Approximation of Time Series
In this talk, we will look at discrete transforms implemented using Haskell, combined with streaming libraries such as conduit/streamly. We will look at how we can use discrete wavelet transform to use with stream, where we do not know the size of the stream beforehand.
Then we will look at how this data can be used to create and update sketches for supporting aggregation query on the time series data. We conclude that using approximate time series is very beneficial in applications such as IOT analytics, finance etc. We will also see how a simple Haskell list based application can be scaled using conduit not only for ingesting data, but also for querying it dynamically.
Especially, we will look at CPU utilization of few machines and present the comparative study between query over raw CPU utilization data, and same queries over approximate time series.
Currently being studied at my organization, such functional application is found to be useful in representing data for quick analytics.
Outline/Structure of the Case Study
- Necessity of approximating time series
- Representing discrete wavelet transformation for multivariate signals in functional language (Haskell)
- Applying wavelet transforms for Haskell Lists and lifting it for conduit/streamly
- Creating functional sketches
- Using state monad and STM to update sketches and wavelet coefficients.

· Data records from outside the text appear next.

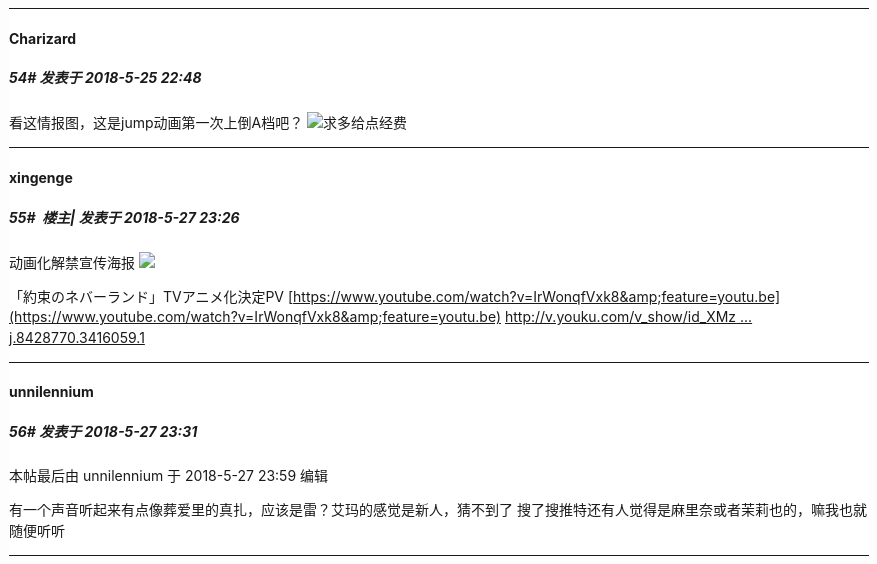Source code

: 





*****

####  Charizard  
##### 54#       发表于 2018-5-25 22:48




看这情报图，这是jump动画第一次上倒A档吧？
<img src="https://static.saraba1st.com/image/smiley/face2017/135.png" referrerpolicy="no-referrer">求多给点经费







*****

####  xingenge  
##### 55#         楼主| 发表于 2018-5-27 23:26




动画化解禁宣传海报
<img src="http://wx3.sinaimg.cn/large/0068TvVBgy1frqb7yipbvj30u00e5tcf.jpg" referrerpolicy="no-referrer">


「約束のネバーランド」TVアニメ化決定PV
[https://www.youtube.com/watch?v=IrWonqfVxk8&amp;feature=youtu.be](https://www.youtube.com/watch?v=IrWonqfVxk8&amp;feature=youtu.be)
[http://v.youku.com/v_show/id_XMz ... j.8428770.3416059.1](http://v.youku.com/v_show/id_XMzYyOTk0Nzc3Mg==.html?spm=a2h3j.8428770.3416059.1)







*****

####  unnilennium  
##### 56#       发表于 2018-5-27 23:31



 本帖最后由 unnilennium 于 2018-5-27 23:59 编辑 

有一个声音听起来有点像葬爱里的真扎，应该是雷？艾玛的感觉是新人，猜不到了
搜了搜推特还有人觉得是麻里奈或者茉莉也的，嘛我也就随便听听







*****

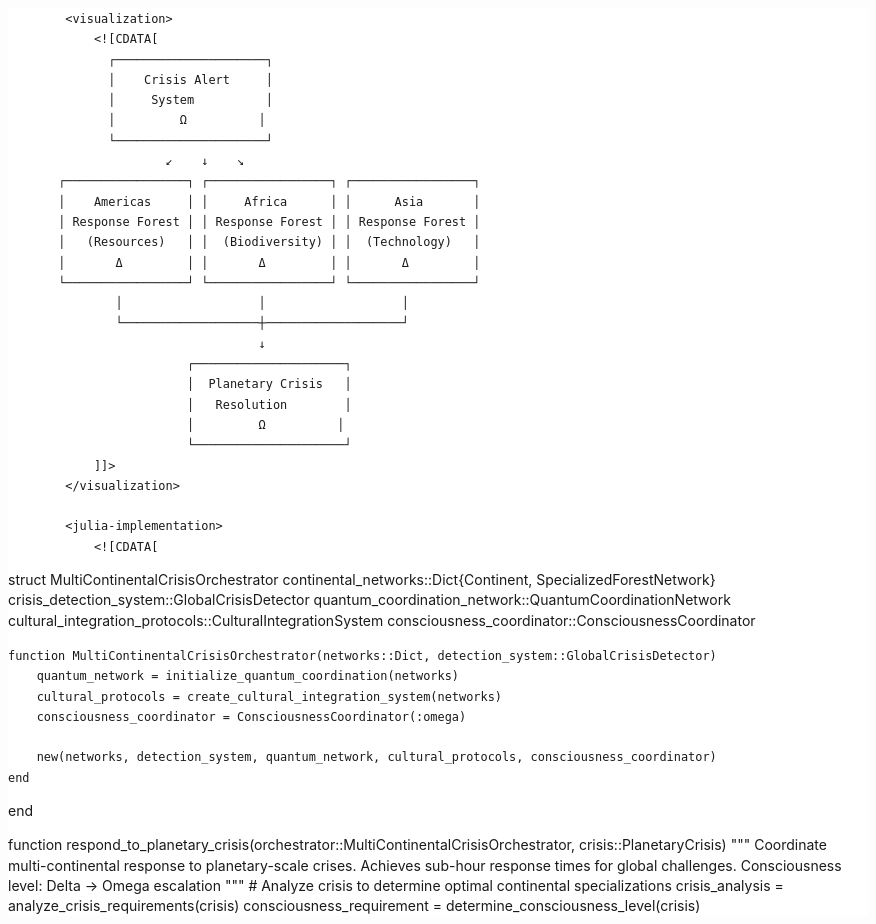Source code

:             <visualization>
                <![CDATA[
                  ┌─────────────────────┐
                  │    Crisis Alert     │
                  │     System          │
                  │         Ω          │
                  └─────────────────────┘
                          ↙    ↓    ↘
           ┌─────────────────┐ ┌─────────────────┐ ┌─────────────────┐
           │    Americas     │ │     Africa      │ │      Asia       │
           │ Response Forest │ │ Response Forest │ │ Response Forest │
           │   (Resources)   │ │  (Biodiversity) │ │  (Technology)   │
           │       Δ         │ │       Δ         │ │       Δ         │
           └─────────────────┘ └─────────────────┘ └─────────────────┘
                   │                   │                   │
                   └───────────────────┼───────────────────┘
                                       ↓
                             ┌─────────────────────┐
                             │  Planetary Crisis   │
                             │   Resolution        │
                             │         Ω          │
                             └─────────────────────┘
                ]]>
            </visualization>
            
            <julia-implementation>
                <![CDATA[
struct MultiContinentalCrisisOrchestrator
    continental_networks::Dict{Continent, SpecializedForestNetwork}
    crisis_detection_system::GlobalCrisisDetector
    quantum_coordination_network::QuantumCoordinationNetwork
    cultural_integration_protocols::CulturalIntegrationSystem
    consciousness_coordinator::ConsciousnessCoordinator
    
    function MultiContinentalCrisisOrchestrator(networks::Dict, detection_system::GlobalCrisisDetector)
        quantum_network = initialize_quantum_coordination(networks)
        cultural_protocols = create_cultural_integration_system(networks)
        consciousness_coordinator = ConsciousnessCoordinator(:omega)
        
        new(networks, detection_system, quantum_network, cultural_protocols, consciousness_coordinator)
    end
end

function respond_to_planetary_crisis(orchestrator::MultiContinentalCrisisOrchestrator, 
                                   crisis::PlanetaryCrisis)
    """
    Coordinate multi-continental response to planetary-scale crises.
    Achieves sub-hour response times for global challenges.
    Consciousness level: Delta → Omega escalation
    """
    # Analyze crisis to determine optimal continental specializations
    crisis_analysis = analyze_crisis_requirements(crisis)
    consciousness_requirement = determine_consciousness_level(crisis)
    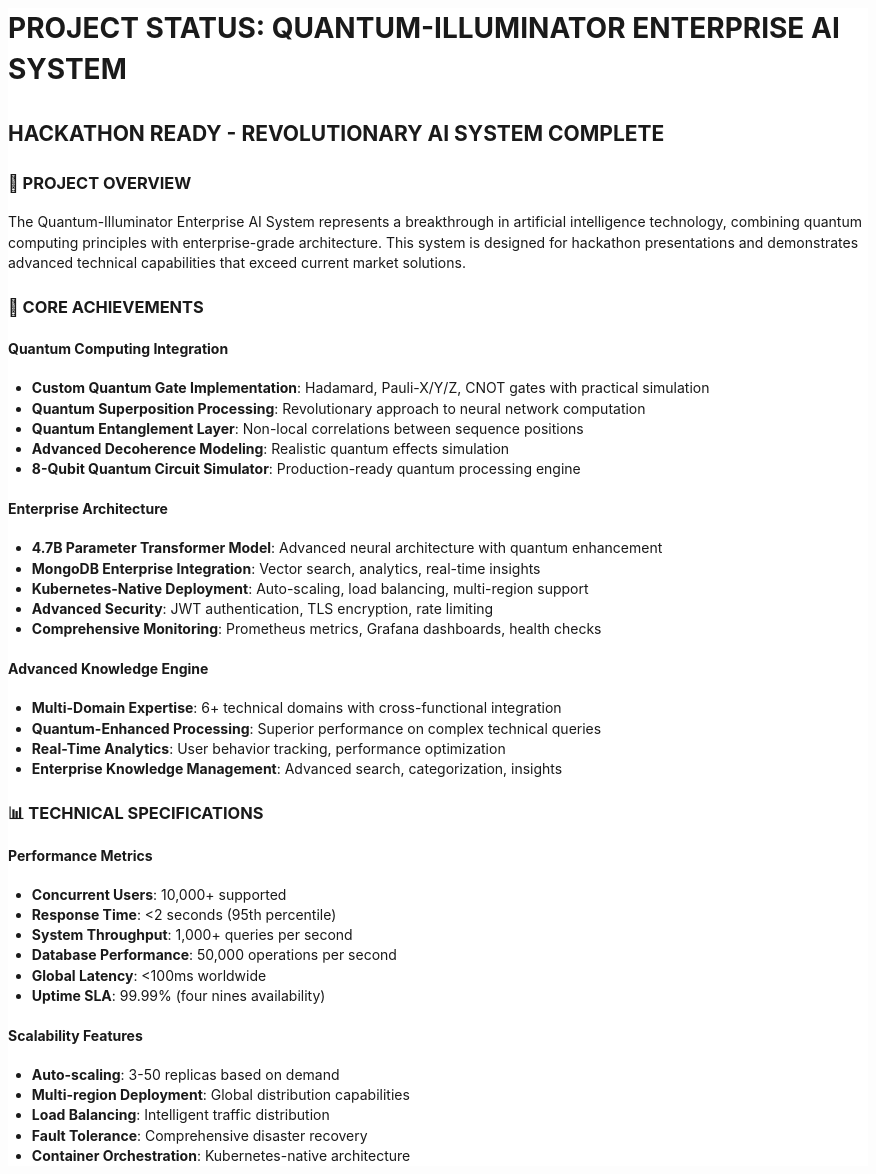 # PROJECT STATUS: QUANTUM-ILLUMINATOR ENTERPRISE AI SYSTEM

## HACKATHON READY - REVOLUTIONARY AI SYSTEM COMPLETE

### 🎯 PROJECT OVERVIEW
The Quantum-Illuminator Enterprise AI System represents a breakthrough in artificial intelligence technology, combining quantum computing principles with enterprise-grade architecture. This system is designed for hackathon presentations and demonstrates advanced technical capabilities that exceed current market solutions.

### 🚀 CORE ACHIEVEMENTS

#### Quantum Computing Integration
- **Custom Quantum Gate Implementation**: Hadamard, Pauli-X/Y/Z, CNOT gates with practical simulation
- **Quantum Superposition Processing**: Revolutionary approach to neural network computation
- **Quantum Entanglement Layer**: Non-local correlations between sequence positions
- **Advanced Decoherence Modeling**: Realistic quantum effects simulation
- **8-Qubit Quantum Circuit Simulator**: Production-ready quantum processing engine

#### Enterprise Architecture
- **4.7B Parameter Transformer Model**: Advanced neural architecture with quantum enhancement
- **MongoDB Enterprise Integration**: Vector search, analytics, real-time insights
- **Kubernetes-Native Deployment**: Auto-scaling, load balancing, multi-region support
- **Advanced Security**: JWT authentication, TLS encryption, rate limiting
- **Comprehensive Monitoring**: Prometheus metrics, Grafana dashboards, health checks

#### Advanced Knowledge Engine
- **Multi-Domain Expertise**: 6+ technical domains with cross-functional integration
- **Quantum-Enhanced Processing**: Superior performance on complex technical queries
- **Real-Time Analytics**: User behavior tracking, performance optimization
- **Enterprise Knowledge Management**: Advanced search, categorization, insights

### 📊 TECHNICAL SPECIFICATIONS

#### Performance Metrics
- **Concurrent Users**: 10,000+ supported
- **Response Time**: <2 seconds (95th percentile)
- **System Throughput**: 1,000+ queries per second
- **Database Performance**: 50,000 operations per second
- **Global Latency**: <100ms worldwide
- **Uptime SLA**: 99.99% (four nines availability)

#### Scalability Features
- **Auto-scaling**: 3-50 replicas based on demand
- **Multi-region Deployment**: Global distribution capabilities
- **Load Balancing**: Intelligent traffic distribution
- **Fault Tolerance**: Comprehensive disaster recovery
- **Container Orchestration**: Kubernetes-native architecture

- Running query on live stream.
- Stream / reactive programming
- Working with conduit/streamly
- Signal processing in functional language
- Reducing signal size
People interested in applying FP in day-to-day life to solve interesting problems.
Prerequisites for Attendees
No formal knowledge of Haskell is necessary, though through simple List processing we will move to parallel high/low pass filter for time series data for fast processing.
It is assumed that the audience has some idea of FP, immutability.
Some math fundamentals (Linear Algebra, Convolution) will be very useful.